A insustentável leveza de desapaixonar-se
A imagem daquela mulher deitada sobre o divã não saía da sua cabeça. Já se conheciam há algum tempo, mas por conta da pandemia acabaram por adiar mais e mais o encontro.
Em seu apartamento mobiliado com papéis de parede fora de moda e muitos livros, Tomas fez amor com Sofia pela primeira vez. No dia seguinte, ao acordar, se deparou com a imagem daquela coisa branca andando de calcinha com uma de suas camisetas pelo apartamento. Teve, na noite anterior, várias mulheres em uma só, e se apaixonou perdidamente por cada uma delas.
Não sem algum remorso, Tomas tirou a escova de dentes de Sofia da pia. Como quem procura por detalhes, foi buscando em cada canto, caco por caco. Um casaco, sutiã, meias, vestidos e até um vidro de perfume; este último, o mais difícil de se desvencilhar. No café da manhã, já exausto da procura, encontrou mais detalhes de Sofia. Não estava apenas nos objetos, os detalhes e até a maneira como ele dispôs os pratos sobre a mesa denotavam a presença inconsciente da jovem moça. A tapioca, por exemplo, foi feita da forma como Sofia faria e, ao perceber isso, Tomas se deu conta de que a sua tarefa seria mais difícil do que o imaginado.
O amor entre Tomas e Sofia era certamente belo, mas cansativo: com o tempo perceberam que era melhor partir antes que acabassem por se machucar ainda mais. O que faltara não era o amor, mas um simples gesto do Universo a colaborar e, como nossos protagonistas perceberam da maneira mais dolorosa possível, o amor não é tudo.
É claro que a maneira como Tomas tirara as coisas de Sofia fora completamente abrupta, fora como se estivesse chateado com ela, mas era justamente o contrário. Tomas se sentia triste consigo mesmo por sofrer tanto, sobretudo por amores que, por mais tangíveis que fossem, subitamente acabavam por se tornar intangíveis.

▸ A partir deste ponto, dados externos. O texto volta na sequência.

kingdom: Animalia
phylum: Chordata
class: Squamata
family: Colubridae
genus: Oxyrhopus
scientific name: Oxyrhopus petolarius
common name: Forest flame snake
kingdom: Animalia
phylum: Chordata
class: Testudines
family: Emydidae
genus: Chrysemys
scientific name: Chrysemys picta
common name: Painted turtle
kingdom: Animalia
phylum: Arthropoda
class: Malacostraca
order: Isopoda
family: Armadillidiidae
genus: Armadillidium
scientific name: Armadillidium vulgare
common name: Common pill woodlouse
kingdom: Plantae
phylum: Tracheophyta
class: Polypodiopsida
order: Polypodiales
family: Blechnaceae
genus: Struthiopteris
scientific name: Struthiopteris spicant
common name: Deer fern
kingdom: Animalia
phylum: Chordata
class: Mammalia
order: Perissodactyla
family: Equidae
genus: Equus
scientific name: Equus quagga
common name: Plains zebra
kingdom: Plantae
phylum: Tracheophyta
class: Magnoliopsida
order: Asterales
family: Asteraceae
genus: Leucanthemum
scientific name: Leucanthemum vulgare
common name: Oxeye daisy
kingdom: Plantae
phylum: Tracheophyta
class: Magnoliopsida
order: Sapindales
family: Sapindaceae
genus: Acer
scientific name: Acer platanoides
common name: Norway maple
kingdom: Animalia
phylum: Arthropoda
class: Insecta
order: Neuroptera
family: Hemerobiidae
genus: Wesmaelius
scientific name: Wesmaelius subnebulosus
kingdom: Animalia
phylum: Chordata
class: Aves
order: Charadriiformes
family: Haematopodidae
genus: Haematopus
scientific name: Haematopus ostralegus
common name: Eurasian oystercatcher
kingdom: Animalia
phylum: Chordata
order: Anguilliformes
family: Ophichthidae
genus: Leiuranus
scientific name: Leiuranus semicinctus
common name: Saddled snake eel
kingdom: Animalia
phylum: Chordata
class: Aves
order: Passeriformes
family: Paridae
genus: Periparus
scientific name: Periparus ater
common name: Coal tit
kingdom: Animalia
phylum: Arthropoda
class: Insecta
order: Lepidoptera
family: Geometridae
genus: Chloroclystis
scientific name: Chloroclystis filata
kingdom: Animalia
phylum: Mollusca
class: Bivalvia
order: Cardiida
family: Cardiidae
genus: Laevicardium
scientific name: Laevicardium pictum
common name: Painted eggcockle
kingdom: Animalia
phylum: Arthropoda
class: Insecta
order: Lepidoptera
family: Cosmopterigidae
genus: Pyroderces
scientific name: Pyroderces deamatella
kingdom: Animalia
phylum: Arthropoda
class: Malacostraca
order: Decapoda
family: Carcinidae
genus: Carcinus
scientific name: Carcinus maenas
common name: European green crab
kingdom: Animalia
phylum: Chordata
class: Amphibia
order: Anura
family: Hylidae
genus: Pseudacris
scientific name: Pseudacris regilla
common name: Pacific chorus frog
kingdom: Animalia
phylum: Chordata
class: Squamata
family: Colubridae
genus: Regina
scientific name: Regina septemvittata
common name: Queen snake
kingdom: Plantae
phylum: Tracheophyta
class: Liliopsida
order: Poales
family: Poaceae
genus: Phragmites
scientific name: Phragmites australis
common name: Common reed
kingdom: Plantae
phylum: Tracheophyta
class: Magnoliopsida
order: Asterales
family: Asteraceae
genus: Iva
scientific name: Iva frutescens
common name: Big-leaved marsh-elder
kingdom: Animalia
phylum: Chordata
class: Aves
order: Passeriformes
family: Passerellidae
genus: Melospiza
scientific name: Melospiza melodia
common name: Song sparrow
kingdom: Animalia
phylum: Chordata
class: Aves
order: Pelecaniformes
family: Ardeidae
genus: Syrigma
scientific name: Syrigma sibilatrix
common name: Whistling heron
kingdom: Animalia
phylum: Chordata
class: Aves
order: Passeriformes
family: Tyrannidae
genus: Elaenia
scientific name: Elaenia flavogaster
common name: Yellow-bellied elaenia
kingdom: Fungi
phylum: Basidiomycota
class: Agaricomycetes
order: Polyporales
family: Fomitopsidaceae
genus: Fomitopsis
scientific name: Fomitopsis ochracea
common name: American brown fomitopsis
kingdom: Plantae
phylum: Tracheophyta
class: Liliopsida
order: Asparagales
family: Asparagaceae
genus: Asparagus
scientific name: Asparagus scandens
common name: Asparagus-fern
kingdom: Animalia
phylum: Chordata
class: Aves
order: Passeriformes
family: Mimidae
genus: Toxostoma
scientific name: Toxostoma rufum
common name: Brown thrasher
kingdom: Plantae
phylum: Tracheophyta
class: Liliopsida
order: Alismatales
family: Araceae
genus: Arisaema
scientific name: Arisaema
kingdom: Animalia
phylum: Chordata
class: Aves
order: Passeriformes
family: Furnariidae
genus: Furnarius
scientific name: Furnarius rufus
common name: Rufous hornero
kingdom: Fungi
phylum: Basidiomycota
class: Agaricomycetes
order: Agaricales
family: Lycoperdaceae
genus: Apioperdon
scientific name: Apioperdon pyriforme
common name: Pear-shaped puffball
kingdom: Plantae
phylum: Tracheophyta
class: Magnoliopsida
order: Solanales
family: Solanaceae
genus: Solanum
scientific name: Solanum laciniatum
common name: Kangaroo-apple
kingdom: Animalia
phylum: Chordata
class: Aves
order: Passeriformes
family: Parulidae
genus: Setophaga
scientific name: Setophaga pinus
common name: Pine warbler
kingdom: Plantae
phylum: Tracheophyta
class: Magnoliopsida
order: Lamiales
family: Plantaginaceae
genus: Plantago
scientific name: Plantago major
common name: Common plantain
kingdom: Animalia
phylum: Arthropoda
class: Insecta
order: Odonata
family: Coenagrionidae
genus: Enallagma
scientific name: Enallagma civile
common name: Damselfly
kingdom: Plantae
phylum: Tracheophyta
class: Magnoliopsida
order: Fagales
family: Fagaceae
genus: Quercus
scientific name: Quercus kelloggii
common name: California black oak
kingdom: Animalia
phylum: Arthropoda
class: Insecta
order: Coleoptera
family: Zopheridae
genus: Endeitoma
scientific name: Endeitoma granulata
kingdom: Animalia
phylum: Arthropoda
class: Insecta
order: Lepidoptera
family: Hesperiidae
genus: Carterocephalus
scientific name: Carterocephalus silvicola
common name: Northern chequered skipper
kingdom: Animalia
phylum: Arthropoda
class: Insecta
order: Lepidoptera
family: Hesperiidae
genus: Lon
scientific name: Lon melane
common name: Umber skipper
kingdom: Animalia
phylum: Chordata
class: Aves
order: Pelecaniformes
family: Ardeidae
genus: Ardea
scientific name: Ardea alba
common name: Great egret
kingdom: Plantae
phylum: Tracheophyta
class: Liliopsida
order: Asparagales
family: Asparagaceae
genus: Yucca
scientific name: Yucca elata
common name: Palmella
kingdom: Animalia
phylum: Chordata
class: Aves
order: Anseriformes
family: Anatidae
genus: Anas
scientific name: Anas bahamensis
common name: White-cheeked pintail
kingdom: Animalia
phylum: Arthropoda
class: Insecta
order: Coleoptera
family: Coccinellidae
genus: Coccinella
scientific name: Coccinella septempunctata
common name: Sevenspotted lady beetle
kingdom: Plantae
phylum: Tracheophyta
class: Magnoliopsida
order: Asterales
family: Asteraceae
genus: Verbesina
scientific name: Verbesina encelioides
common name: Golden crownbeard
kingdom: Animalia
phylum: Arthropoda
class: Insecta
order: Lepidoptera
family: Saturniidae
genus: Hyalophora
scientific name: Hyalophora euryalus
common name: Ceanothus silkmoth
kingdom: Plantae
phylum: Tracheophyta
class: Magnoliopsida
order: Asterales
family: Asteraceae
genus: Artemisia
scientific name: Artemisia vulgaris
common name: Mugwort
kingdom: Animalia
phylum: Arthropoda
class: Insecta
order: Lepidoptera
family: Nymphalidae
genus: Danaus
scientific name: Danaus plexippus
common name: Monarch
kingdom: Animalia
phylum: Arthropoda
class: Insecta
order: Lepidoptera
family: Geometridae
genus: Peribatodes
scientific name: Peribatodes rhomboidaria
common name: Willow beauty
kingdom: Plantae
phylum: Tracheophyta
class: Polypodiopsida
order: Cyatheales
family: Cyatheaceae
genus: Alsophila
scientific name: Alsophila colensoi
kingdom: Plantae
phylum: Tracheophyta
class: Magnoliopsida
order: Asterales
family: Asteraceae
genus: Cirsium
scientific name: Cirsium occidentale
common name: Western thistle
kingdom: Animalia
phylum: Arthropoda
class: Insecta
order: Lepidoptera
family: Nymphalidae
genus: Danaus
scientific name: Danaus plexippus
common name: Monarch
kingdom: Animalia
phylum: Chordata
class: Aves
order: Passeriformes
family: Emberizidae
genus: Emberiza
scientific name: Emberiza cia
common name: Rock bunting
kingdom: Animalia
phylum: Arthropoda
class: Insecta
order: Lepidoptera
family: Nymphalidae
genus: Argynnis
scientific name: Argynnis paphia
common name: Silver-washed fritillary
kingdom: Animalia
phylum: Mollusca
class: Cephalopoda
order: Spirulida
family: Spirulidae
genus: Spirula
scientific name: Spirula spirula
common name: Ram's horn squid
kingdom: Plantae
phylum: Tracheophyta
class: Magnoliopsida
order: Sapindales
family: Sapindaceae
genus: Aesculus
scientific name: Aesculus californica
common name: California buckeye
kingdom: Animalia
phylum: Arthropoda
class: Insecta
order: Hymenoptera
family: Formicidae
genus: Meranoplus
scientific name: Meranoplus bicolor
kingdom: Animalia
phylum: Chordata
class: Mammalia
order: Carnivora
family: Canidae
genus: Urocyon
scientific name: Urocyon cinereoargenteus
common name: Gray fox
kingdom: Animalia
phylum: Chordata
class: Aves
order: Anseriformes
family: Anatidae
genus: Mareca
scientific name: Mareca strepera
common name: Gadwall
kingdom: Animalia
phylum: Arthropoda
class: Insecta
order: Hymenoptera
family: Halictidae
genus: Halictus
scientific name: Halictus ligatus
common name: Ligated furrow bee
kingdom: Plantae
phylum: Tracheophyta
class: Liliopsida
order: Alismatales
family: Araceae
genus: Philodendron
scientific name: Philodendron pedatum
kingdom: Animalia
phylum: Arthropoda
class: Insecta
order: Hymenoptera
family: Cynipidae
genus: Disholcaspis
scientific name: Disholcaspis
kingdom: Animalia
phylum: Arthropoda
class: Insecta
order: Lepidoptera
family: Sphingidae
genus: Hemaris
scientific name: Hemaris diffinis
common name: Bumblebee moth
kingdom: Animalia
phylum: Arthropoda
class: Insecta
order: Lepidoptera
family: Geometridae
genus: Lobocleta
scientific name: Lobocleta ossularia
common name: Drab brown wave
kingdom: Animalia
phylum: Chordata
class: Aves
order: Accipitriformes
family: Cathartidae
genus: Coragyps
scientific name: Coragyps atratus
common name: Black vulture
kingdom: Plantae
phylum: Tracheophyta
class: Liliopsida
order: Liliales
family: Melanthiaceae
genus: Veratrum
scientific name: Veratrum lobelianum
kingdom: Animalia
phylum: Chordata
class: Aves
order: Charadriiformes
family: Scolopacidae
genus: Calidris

Como se os meus pensamentos não fossem o suficientes essas taças de vinho me levam onde eu queria estar: na ideia (tudo o que no momento posso ter) de estar ao teu lado. Mas, aos poucos, Tomas fora deixando para lá e em doses homeopáticas o amor dentro de si foi se desfalecendo como uma gota de vinho se desfaria na imensidão do mar.
Ao tomar banho, Tomas, como sempre, se sentia leve. A água caía sobre o seu corpo e no fundo uma música guiava a atmosfera do ambiente. Em modo aleatório, uma canção específica começou a tocar. Tomas começou a rir descontraído. A regar tantos beijos apaixonados, hoje a música era como outra qualquer, com a diferença de que agora não remetia mais a um antigo romance, passou a ser apenas um frenesi de nostalgia.
O sinal era claro: em resposta a dor que o perturbava, aquele momento ímpar dizia que não importa o quão intenso seja um sentimento, cedo ou tarde há de se tornar apenas uma lembrança qualquer de tudo o que poderia ter sido e por algum motivo não foi.